> What the exercise asks:
Please restate each line of the data below exactly. Omit all images.
══════
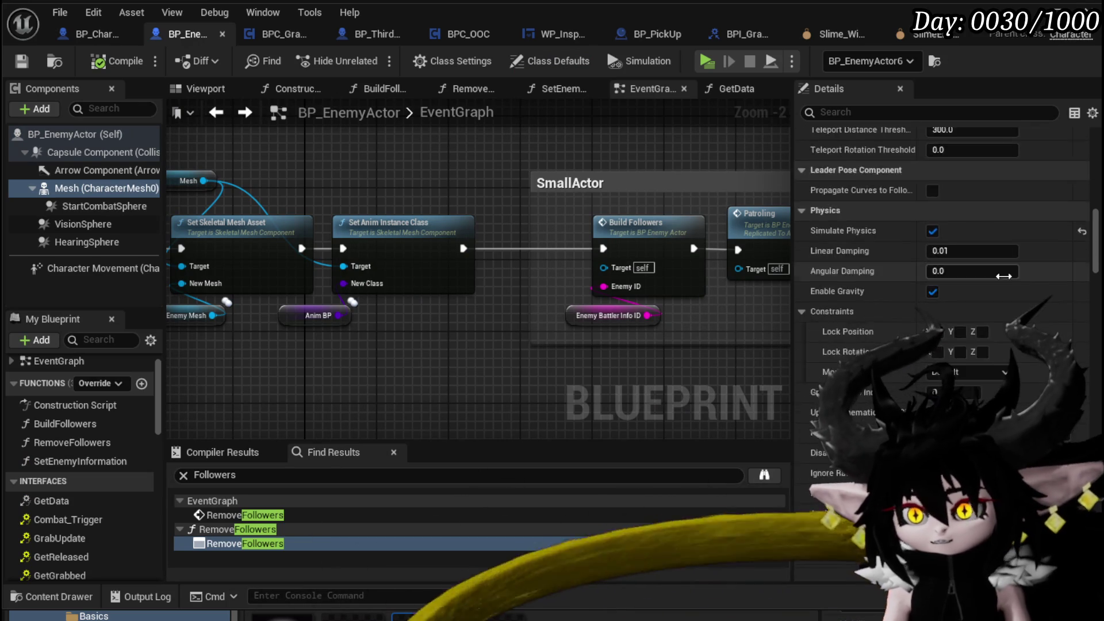
{"action": "scroll", "coordinate": [989, 279], "scroll_direction": "up", "scroll_amount": 3}
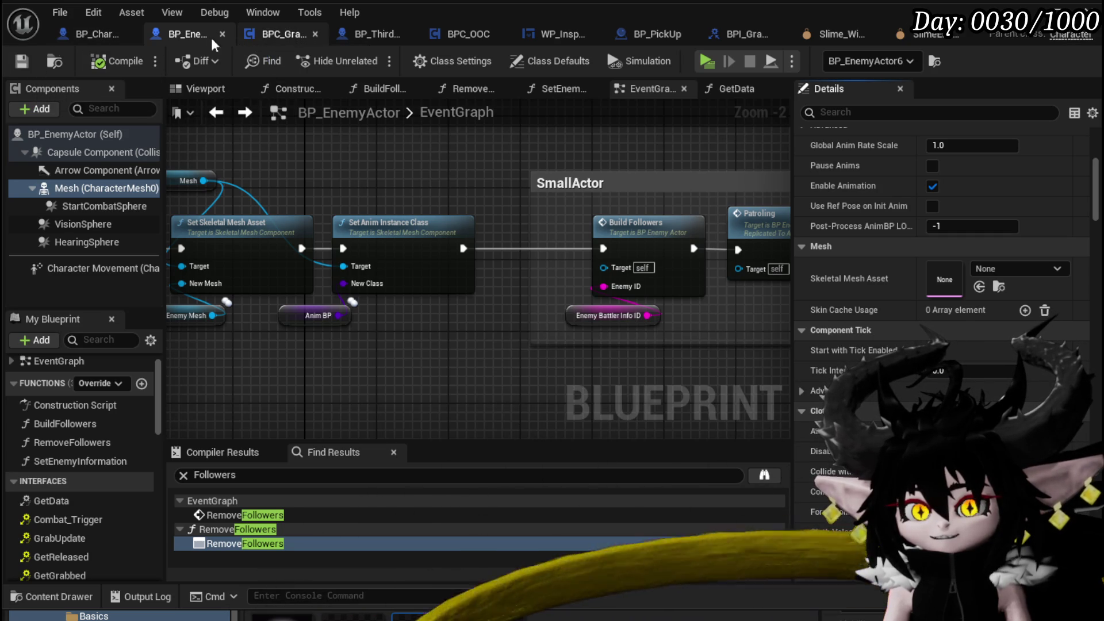
{"action": "left_click", "coordinate": [58, 137]}
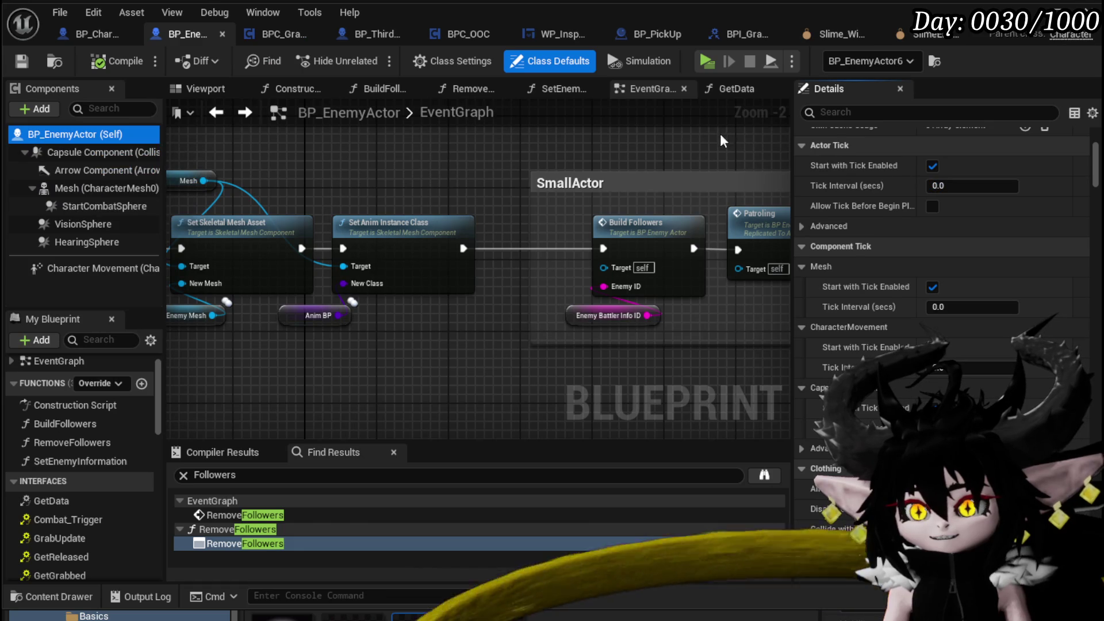
{"action": "left_click", "coordinate": [283, 37]}
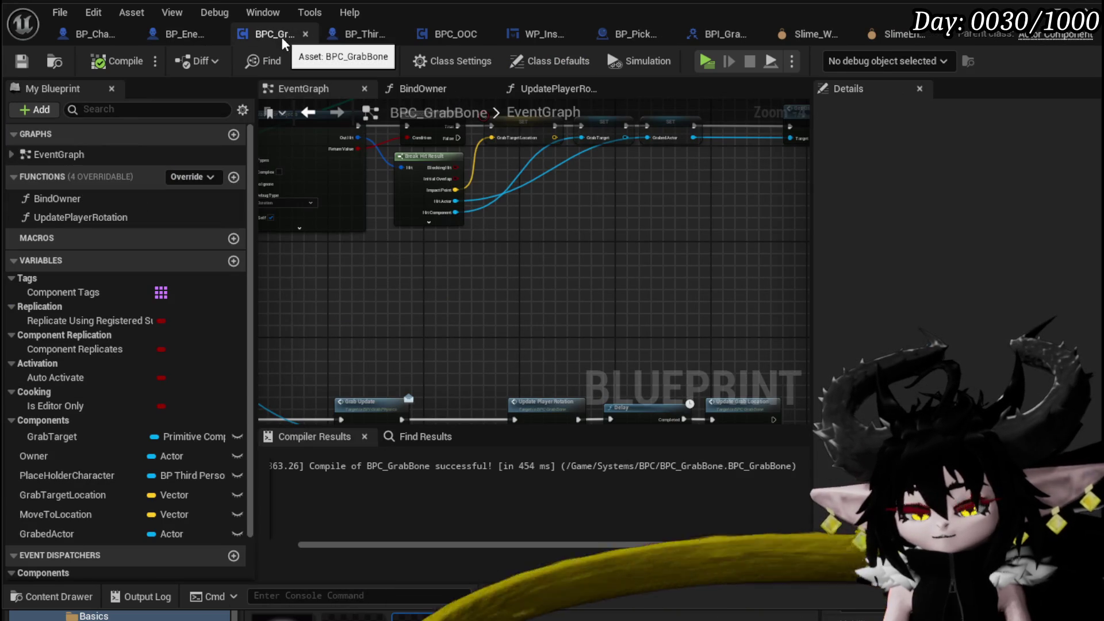
Play-test grabbing the green slime several times, then stop and view BPC_GrabBone's Get Grabbed area
{"action": "mouse_move", "coordinate": [498, 266]}
{"action": "left_mouse_down"}
{"action": "mouse_move", "coordinate": [446, 136]}
{"action": "mouse_move", "coordinate": [744, 161]}
{"action": "mouse_move", "coordinate": [412, 192]}
{"action": "mouse_move", "coordinate": [360, 334]}
{"action": "left_mouse_up"}
{"action": "mouse_move", "coordinate": [674, 286]}
{"action": "left_mouse_down"}
{"action": "mouse_move", "coordinate": [353, 271]}
{"action": "mouse_move", "coordinate": [347, 254]}
{"action": "mouse_move", "coordinate": [297, 293]}
{"action": "left_mouse_up"}
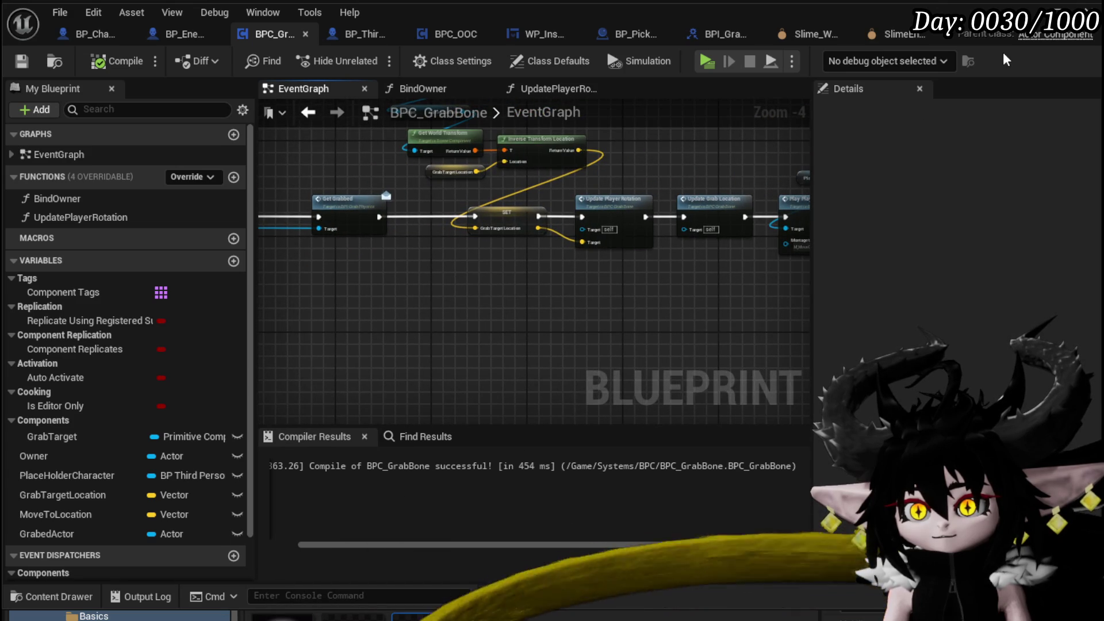
{"action": "key", "text": "alt+Tab"}
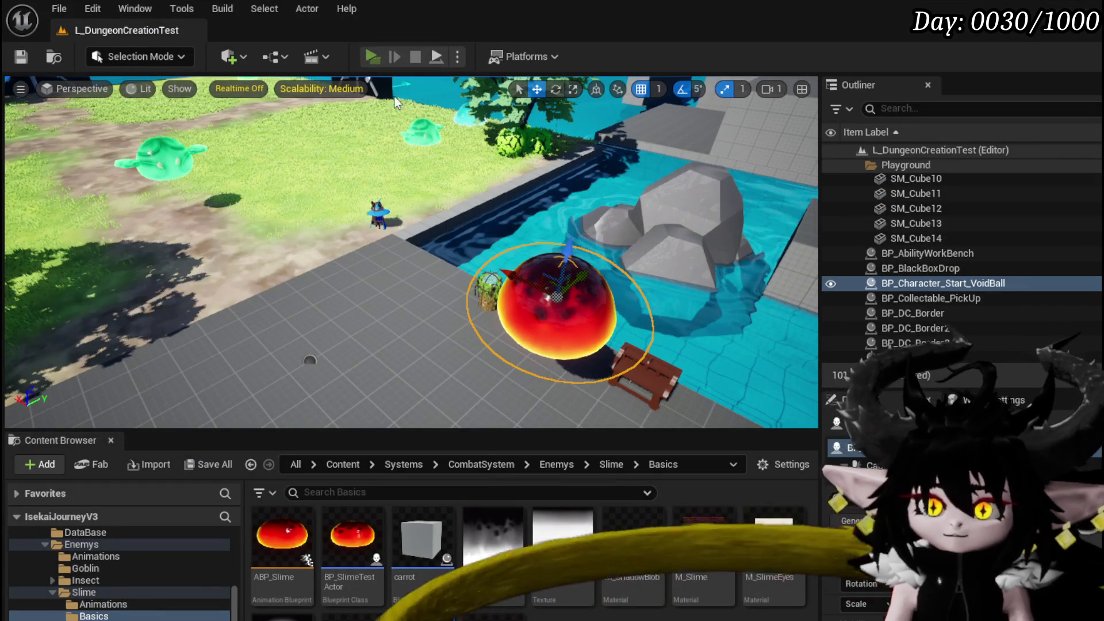
{"action": "left_click", "coordinate": [373, 56]}
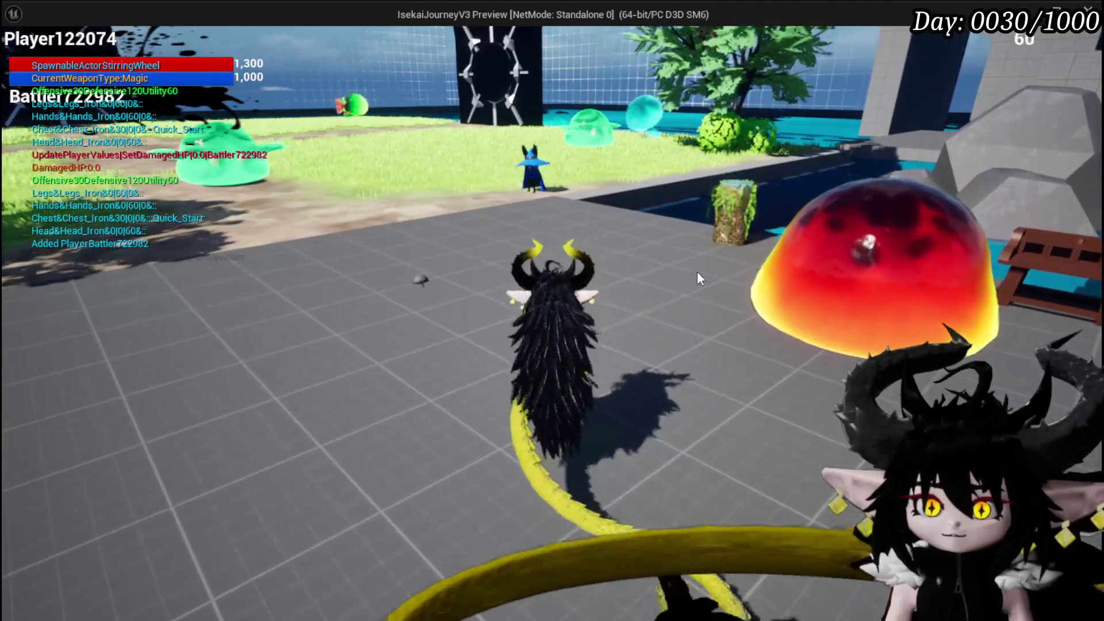
{"action": "left_click", "coordinate": [868, 293]}
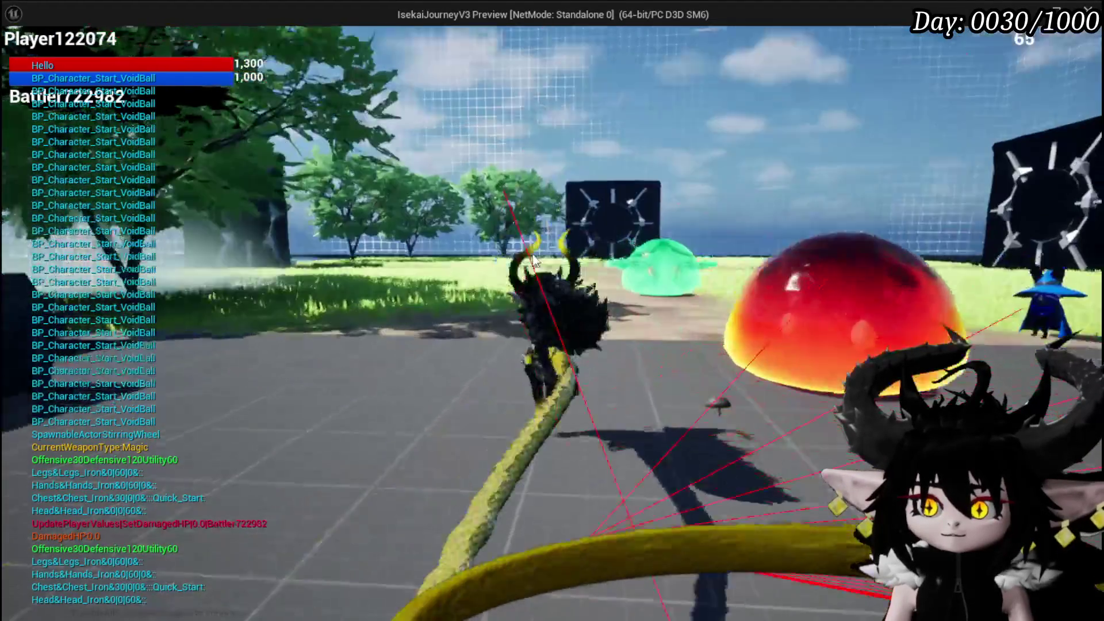
{"action": "key", "text": "w"}
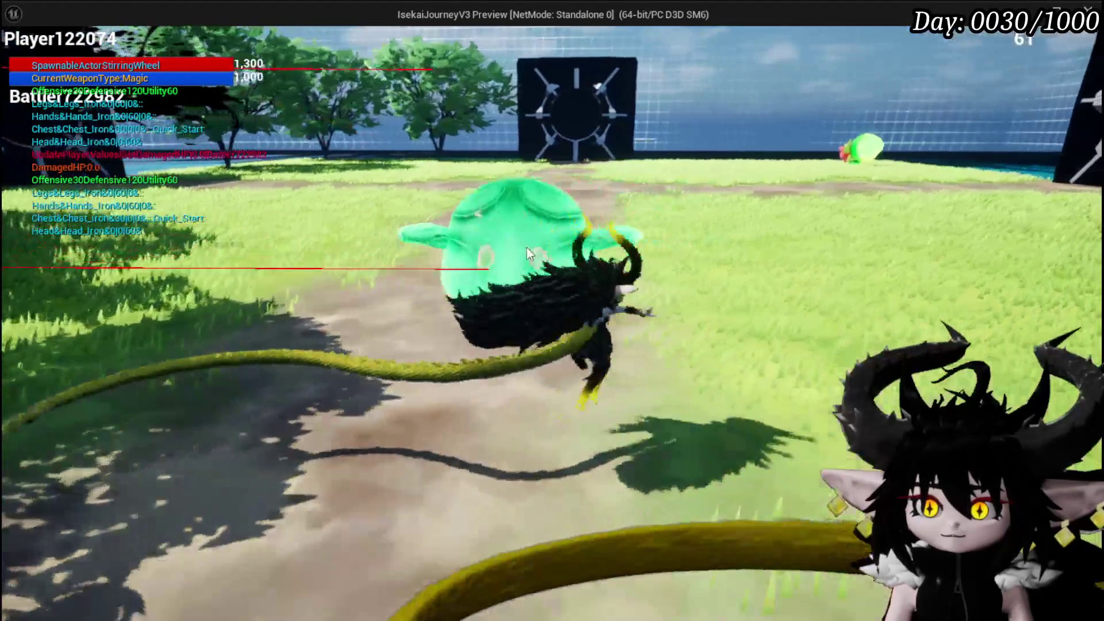
{"action": "left_click", "coordinate": [475, 273]}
══════
> Answer section:
{"action": "scroll", "coordinate": [989, 279], "scroll_direction": "up", "scroll_amount": 3}
{"action": "left_click", "coordinate": [58, 137]}
{"action": "left_click", "coordinate": [283, 37]}
Play-test grabbing the green slime several times, then stop and view BPC_GrabBone's Get Grabbed area
{"action": "mouse_move", "coordinate": [498, 266]}
{"action": "left_mouse_down"}
{"action": "mouse_move", "coordinate": [446, 136]}
{"action": "mouse_move", "coordinate": [744, 161]}
{"action": "mouse_move", "coordinate": [412, 192]}
{"action": "mouse_move", "coordinate": [360, 334]}
{"action": "left_mouse_up"}
{"action": "mouse_move", "coordinate": [674, 286]}
{"action": "left_mouse_down"}
{"action": "mouse_move", "coordinate": [353, 271]}
{"action": "mouse_move", "coordinate": [347, 254]}
{"action": "mouse_move", "coordinate": [297, 293]}
{"action": "left_mouse_up"}
{"action": "key", "text": "alt+Tab"}
{"action": "left_click", "coordinate": [373, 56]}
{"action": "left_click", "coordinate": [868, 293]}
{"action": "key", "text": "w"}
{"action": "left_click", "coordinate": [475, 273]}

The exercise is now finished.